Oslo, le 07 Octobre 2014
Étudiantes à l’Institut d’Études Politiques de Lyon, nous sommes depuis deux mois en Norvège pour une année de « mobilité » Erasmus. Ici, pas de jugement : chacun fait ce qu’il veut. Pas de sifflement, pas d’insulte, pas de regard insistant quelle que soit la taille de la jupe ou la hauteur des talons.
Enfin, nous apprécions cette société qui nous fait croire à l’égalité homme-femme. Deux mois, c’est peu, mais suffisant pour se rendre compte des différences de mentalités, (notamment sur les questions du genre et de féminisme) entre le pays qui nous accueille et la France.
Ce matin, alors que nous consultons la page Facebook de l’IEP, une découverte rend le contraste encore plus flagrant. Le Bureau des Sports, association étudiante ayant pour vocation de promouvoir le sport au sein de l’établissement, a communiqué la veille sur un événement bien connus des étudiants, la 3P.

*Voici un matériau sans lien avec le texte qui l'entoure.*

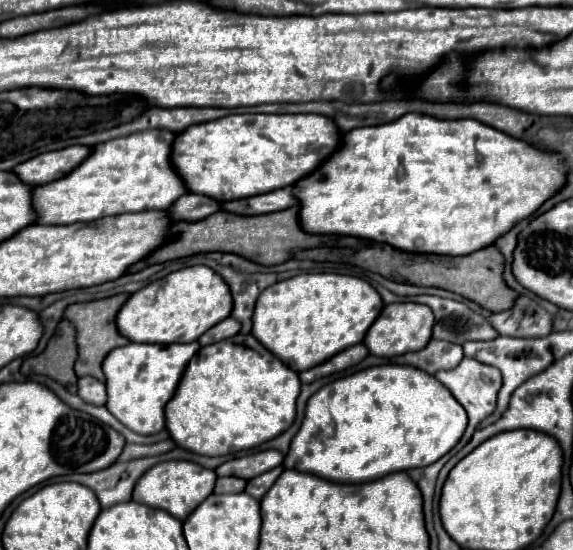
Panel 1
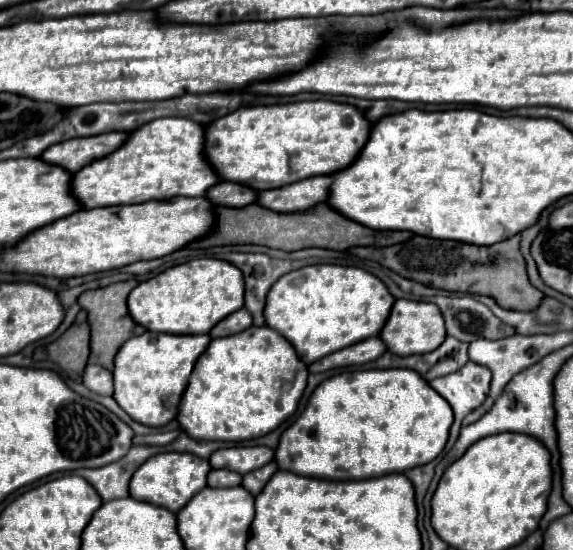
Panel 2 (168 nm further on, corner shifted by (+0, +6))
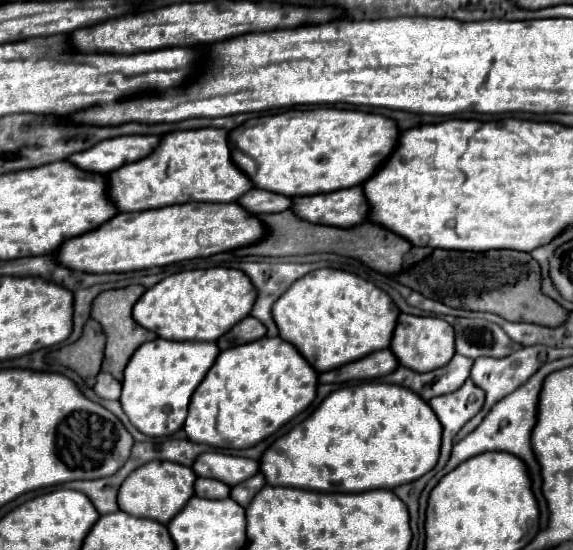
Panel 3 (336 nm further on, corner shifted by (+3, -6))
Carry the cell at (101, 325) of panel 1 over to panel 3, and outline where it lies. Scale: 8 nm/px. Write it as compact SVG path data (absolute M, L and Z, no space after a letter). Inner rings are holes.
M133 284L133 286L127 286L127 288L105 290L105 292L101 292L101 294L93 300L91 318L95 318L95 320L103 326L103 332L105 332L105 336L107 336L105 360L103 360L101 370L113 374L117 380L123 378L123 370L125 370L129 358L133 356L133 352L135 352L145 340L149 340L149 332L147 332L147 328L141 328L141 326L133 320L133 314L131 314L133 304L139 300L139 296L141 296L143 292L145 292L143 286ZM131 328L133 328L133 332L131 332Z

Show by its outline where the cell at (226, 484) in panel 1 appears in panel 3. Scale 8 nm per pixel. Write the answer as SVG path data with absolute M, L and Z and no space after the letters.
M197 478L195 482L195 494L201 498L227 498L229 490L227 484L213 478Z

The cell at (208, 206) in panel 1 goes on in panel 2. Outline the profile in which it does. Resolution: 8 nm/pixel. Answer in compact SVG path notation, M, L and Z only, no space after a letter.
M220 182L206 192L206 200L212 206L240 208L240 206L256 202L256 190L246 188L242 184L234 184L234 182Z

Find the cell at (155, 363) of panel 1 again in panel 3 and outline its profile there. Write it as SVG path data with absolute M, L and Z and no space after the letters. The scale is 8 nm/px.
M157 338L137 348L125 368L121 404L129 420L147 436L171 436L183 428L191 394L219 354L215 342L171 342Z

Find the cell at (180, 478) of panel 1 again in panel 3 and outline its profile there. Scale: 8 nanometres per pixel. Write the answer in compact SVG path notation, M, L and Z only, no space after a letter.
M161 460L143 464L143 468L131 472L131 476L123 482L123 488L119 488L119 508L131 516L151 518L161 524L167 524L193 496L195 480L195 472L183 464Z

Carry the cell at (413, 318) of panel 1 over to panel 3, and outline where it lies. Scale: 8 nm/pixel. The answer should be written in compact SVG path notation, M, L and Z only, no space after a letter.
M401 314L391 340L391 352L397 356L399 364L415 372L431 372L435 368L443 368L443 364L447 364L455 354L455 332L451 324L441 318Z

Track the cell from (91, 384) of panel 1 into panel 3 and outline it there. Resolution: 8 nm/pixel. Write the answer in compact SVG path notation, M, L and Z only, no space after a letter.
M101 372L97 376L97 384L93 386L95 394L101 396L101 398L107 398L107 400L119 400L121 396L121 382L115 380L111 374L107 372Z

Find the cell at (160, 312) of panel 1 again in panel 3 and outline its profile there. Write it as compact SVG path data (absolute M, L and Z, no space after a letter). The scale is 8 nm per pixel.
M209 268L185 270L167 276L149 288L135 304L133 318L167 340L207 340L213 342L251 314L257 288L243 270Z

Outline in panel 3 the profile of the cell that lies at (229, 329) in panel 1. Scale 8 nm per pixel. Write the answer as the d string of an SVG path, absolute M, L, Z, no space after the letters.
M247 316L245 320L241 320L239 324L235 324L227 334L223 334L219 340L217 340L217 346L221 350L227 350L231 346L239 346L239 344L247 344L251 340L257 340L257 338L263 338L265 336L265 326L253 318L253 316Z

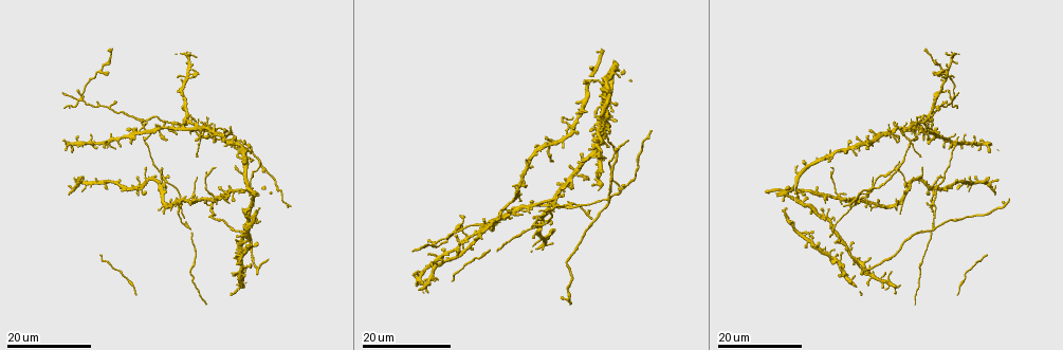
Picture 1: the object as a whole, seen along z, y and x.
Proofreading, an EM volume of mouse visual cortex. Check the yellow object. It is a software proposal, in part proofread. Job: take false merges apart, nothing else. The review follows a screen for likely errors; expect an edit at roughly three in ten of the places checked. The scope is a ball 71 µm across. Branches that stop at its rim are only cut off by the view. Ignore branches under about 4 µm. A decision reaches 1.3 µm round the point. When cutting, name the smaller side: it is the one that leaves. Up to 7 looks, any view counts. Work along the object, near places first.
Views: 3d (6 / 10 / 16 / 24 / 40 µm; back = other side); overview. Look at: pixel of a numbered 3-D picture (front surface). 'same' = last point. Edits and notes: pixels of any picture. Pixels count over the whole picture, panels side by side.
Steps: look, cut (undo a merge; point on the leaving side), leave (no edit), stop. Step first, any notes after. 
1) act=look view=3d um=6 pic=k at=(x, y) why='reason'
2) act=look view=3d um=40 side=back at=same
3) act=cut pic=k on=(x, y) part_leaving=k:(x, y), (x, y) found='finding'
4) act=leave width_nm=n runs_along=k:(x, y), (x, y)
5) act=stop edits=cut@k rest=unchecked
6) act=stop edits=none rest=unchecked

act=look view=3d um=24 pic=1 at=(840, 195) why='branch point'

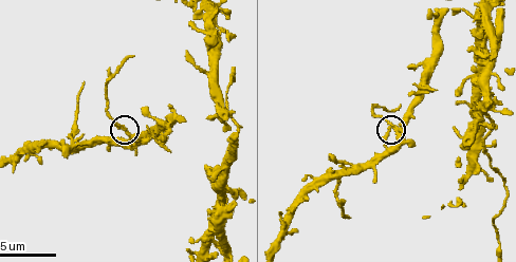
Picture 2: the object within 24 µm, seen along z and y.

« 3P » ? Simple association de trois mots : Putes-Pastis-Pétanque. La tradition veut que la rentrée sportive soit fêtée autour du cochonnet. Rien ne vous choque ? Nous, si.
Longtemps controversé, le nom de la 3P avait été changé l’année dernière pour devenir, au grand dam des défenseurs de cet humour si particulier, la soirée Potes-Pastis-Pétanque. Le changement de nom avait été approuvé par les étudiants de l’IEP, par le CCRASS (Collectif Critique de Réflexion et d’Actions Sociales et Solidaires) notamment. Déjà choquées par ce revirement, nous découvrons l’affiche choisie par le nouveau bureau...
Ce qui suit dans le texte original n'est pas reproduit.